Matsumoto Haruki, Sudo Ryota, Fujita Yuya, Onizawa Michio, Saito Kenji, Sumichika Yuya, Yoshida Shuhei, Temmoku Jumpei, Matsuoka Naoki, Asano Tomoyuki, Sato Shuzo, Suzuki Eiji, Machida Takeshi, Migita Kiyoshi
Department of Rheumatology, Fukushima Medical University School of Medicine, 1 Hikarigaoka, Fukushima, Fukushima, 960-1295, Japan.
Department of Gastroenterology and Hepatology, Fukushima Medical University School of Medicine, 1 Hikarigaoka, Fukushima, Fukushima, 960-1295, Japan.
BMC Immunol. 2024 Oct 1;25(1):63. doi: 10.1186/s12865-024-00656-6.

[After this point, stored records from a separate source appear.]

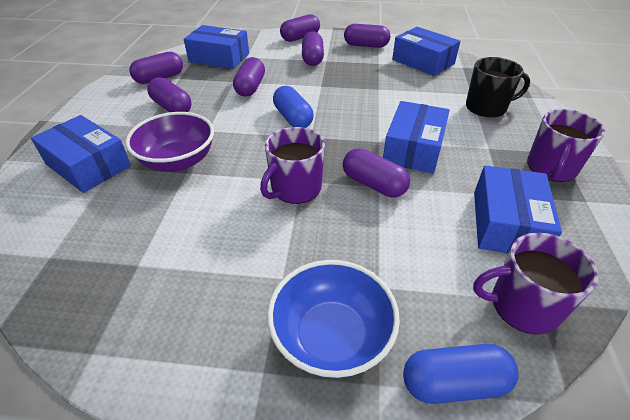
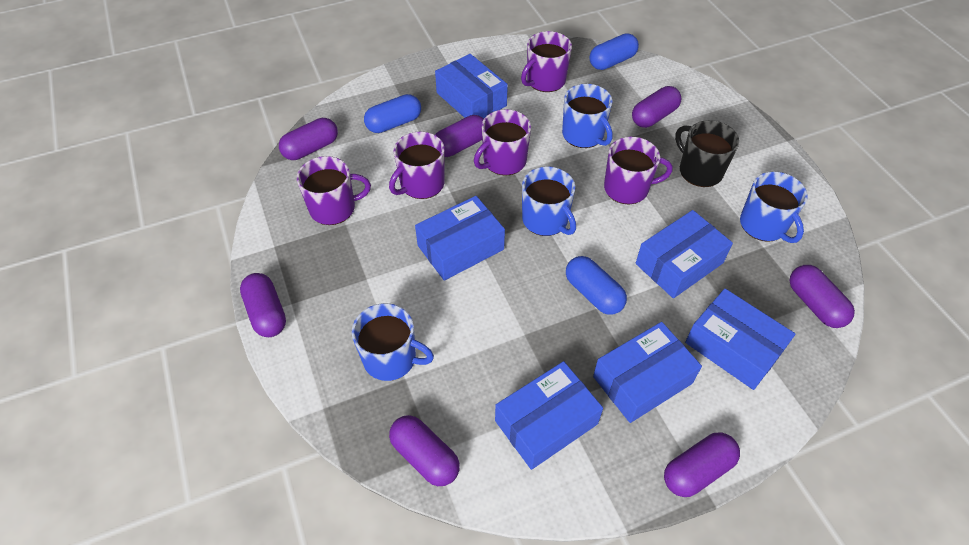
blue bowl: [267,260,400,378] = 1 -> none = 0
blue box: [31,115,131,193] [184,25,249,69] [383,101,450,173] [392,27,460,76] [474,165,562,254] = 5 -> [415,196,505,281] [435,54,508,119] [495,361,603,470] [593,322,702,423] [636,210,733,298] [685,289,795,390] = 6
blue capsule: [273,86,314,128] [403,344,519,404] = 2 -> [364,94,421,133] [566,256,627,315] [590,33,639,70] = 3
blue mug: none = 0 -> [352,303,434,381] [522,166,576,236] [562,84,613,148] [740,171,808,243] = 4
purple bowl: [125,112,214,172] = 1 -> none = 0
purple mug: [260,127,325,204] [473,233,598,335] [527,109,605,182] = 3 -> [297,156,371,225] [389,132,445,199] [474,109,531,175] [521,31,572,92] [604,137,672,204] = 5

Carcinoembryonic-antigen-related cell-adhesion molecule 1 (CEACAM1) is an adhesion molecule that acts as a coinhibitory receptor in the immune system. We previously demonstrated that CEACAM1 is predominantly expressed on peripheral blood neutrophils in patients with RA. The aim of the present study was to investigate the effects of Janus kinase inhibitors (JAKi) on cytokine-activated human neutrophils and CEACAM1 expression.

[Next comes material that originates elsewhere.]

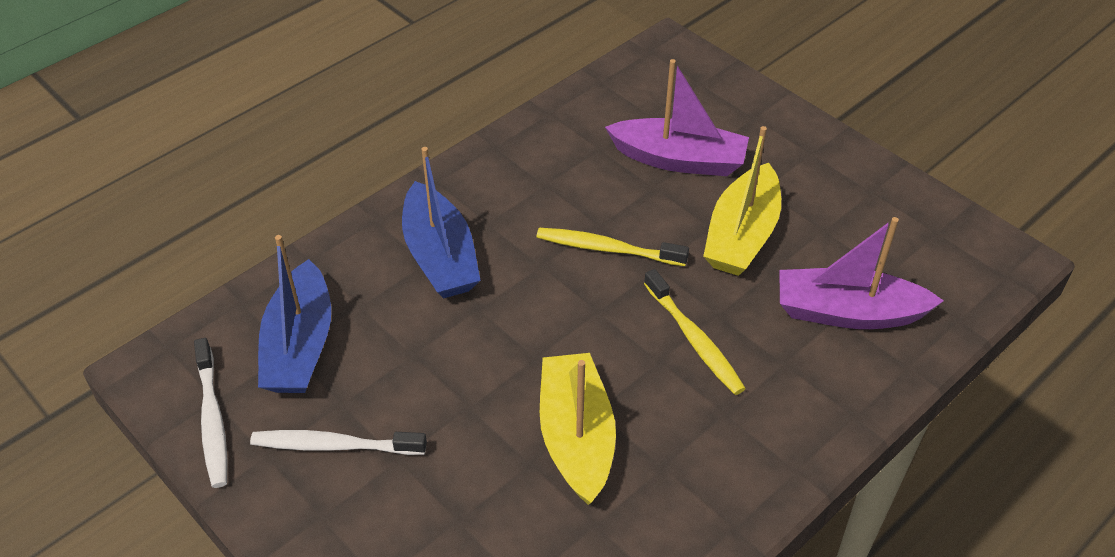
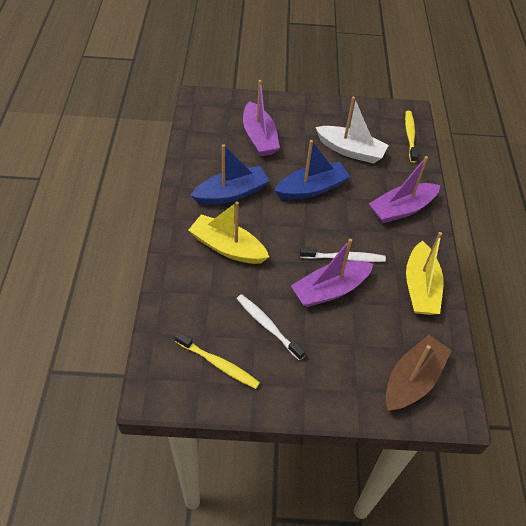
brown boat: none = 0 -> [386,335,452,411] = 1
purple boat: [605,59,749,176] [779,217,944,329] = 2 -> [243,80,280,156] [291,239,373,307] [369,156,440,223] = 3
white boat: none = 0 -> [315,97,389,164] = 1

Peripheral blood neutrophils were obtained from healthy subjects. Isolated neutrophils were stimulated with tumor necrosis factor-alpha (TNF-α) or granulocyte-macrophage colony-stimulating factor (GM-CSF) in the presence or absence of JAKi. The expression of CEACAM1 in peripheral blood neutrophils was analyzed by flow cytometry. Protein phosphorylation of signal transducer and activator of transcription (STAT)1, STAT3, and STAT5 was assessed by western blot using phospho-specific antibodies.
We found that TNF-α-induced CEACAM1 expression was marginally suppressed after pretreatment with pan-JAK inhibitor, tofacitinib. Moreover, TNF-α induced STAT1 and STAT3 phosphorylation at the late stimulation phase (4 to 16 h). The expressions of CEACAM1 on neutrophils were markedly up-regulated by GM-CSF not by interleukin (IL)-6 stimulation. All JAKi inhibited GM-CSF-induced CEACAM1 expressions on neutrophils, however, the inhibitory effects of baricitinib were larger compared to those of tofacitinib or filgotinib. Moreover, CEACAM1 was marginally upregulated in interferon (IFN)-γ stimulated neutrophils. Similarly, JAKi inhibited IFN-γ-induced CEACAM1 expressions on neutrophils.
We demonstrated that JAKi prevent GM-CSF-induced CEACAM1 expression in neutrophils, and JAKi-induced inhibition depends on their selectivity against JAK isoforms. These findings suggest that JAKi can modulate the expression of CEACAM1 in cytokine-activated neutrophils, thereby limiting their activation.
癌胚抗原相关细胞黏附分子1(CEACAM1)是一种黏附分子,在免疫系统中作为共抑制受体发挥作用。我们之前证明,CEACAM1在类风湿关节炎(RA)患者的外周血中性粒细胞上主要表达。本研究的目的是探讨Janus激酶抑制剂(JAKi)对细胞因子激活的人中性粒细胞和CEACAM1表达的影响。
从健康受试者获取外周血中性粒细胞。在存在或不存在JAKi的情况下,用肿瘤坏死因子-α(TNF-α)或粒细胞-巨噬细胞集落刺激因子(GM-CSF)刺激分离的中性粒细胞。通过流式细胞术分析外周血中性粒细胞中CEACAM1的表达。使用磷酸化特异性抗体通过蛋白质印迹法评估信号转导和转录激活因子(STAT)1、STAT3和STAT5的蛋白质磷酸化。
我们发现,用泛JAK抑制剂托法替布预处理后,TNF-α诱导的CEACAM1表达略有抑制。此外,TNF-α在刺激后期(4至16小时)诱导STAT1和STAT3磷酸化。GM-CSF而非白细胞介素(IL)-6刺激显著上调中性粒细胞上CEACAM1的表达。所有JAKi均抑制GM-CSF诱导的中性粒细胞上CEACAM1的表达,然而,巴瑞替尼的抑制作用比托法替布或非戈替尼更大。此外,CEACAM1在干扰素(IFN)-γ刺激的中性粒细胞中略有上调。同样,JAKi抑制IFN-γ诱导的中性粒细胞上CEACAM1的表达。
我们证明JAKi可预防GM-CSF诱导的中性粒细胞中CEACAM1的表达,且JAKi诱导的抑制作用取决于它们对JAK异构体的选择性。这些发现表明,JAKi可调节细胞因子激活的中性粒细胞中CEACAM1的表达,从而限制其激活。